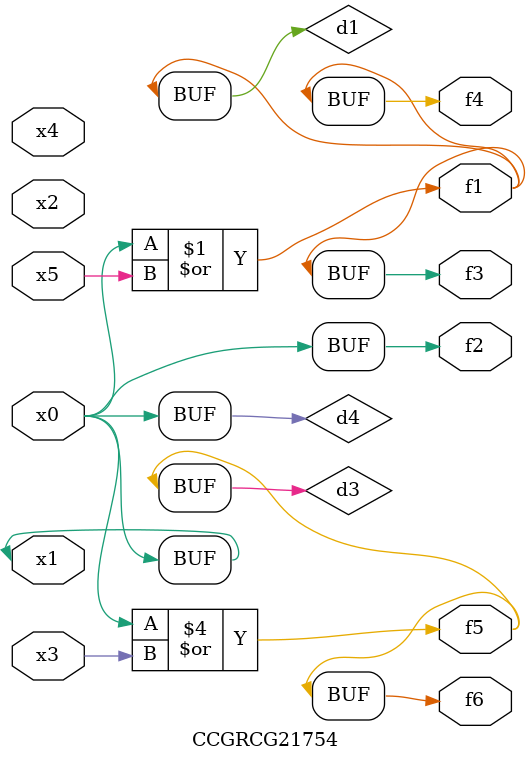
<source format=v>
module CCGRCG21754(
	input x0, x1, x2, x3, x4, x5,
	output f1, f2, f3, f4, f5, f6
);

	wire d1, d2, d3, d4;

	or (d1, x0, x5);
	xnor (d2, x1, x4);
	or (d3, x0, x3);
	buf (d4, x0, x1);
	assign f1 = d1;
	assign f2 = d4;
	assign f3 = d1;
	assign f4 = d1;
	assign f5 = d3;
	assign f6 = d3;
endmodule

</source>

* * *

* **Task prompt**
Could you retype every line above exactly as it appears, skipping the pictures?

* **Solved exercise**
<source format=v>
module CCGRCG21754(
	input x0, x1, x2, x3, x4, x5,
	output f1, f2, f3, f4, f5, f6
);

	wire d1, d2, d3, d4;

	or (d1, x0, x5);
	xnor (d2, x1, x4);
	or (d3, x0, x3);
	buf (d4, x0, x1);
	assign f1 = d1;
	assign f2 = d4;
	assign f3 = d1;
	assign f4 = d1;
	assign f5 = d3;
	assign f6 = d3;
endmodule

</source>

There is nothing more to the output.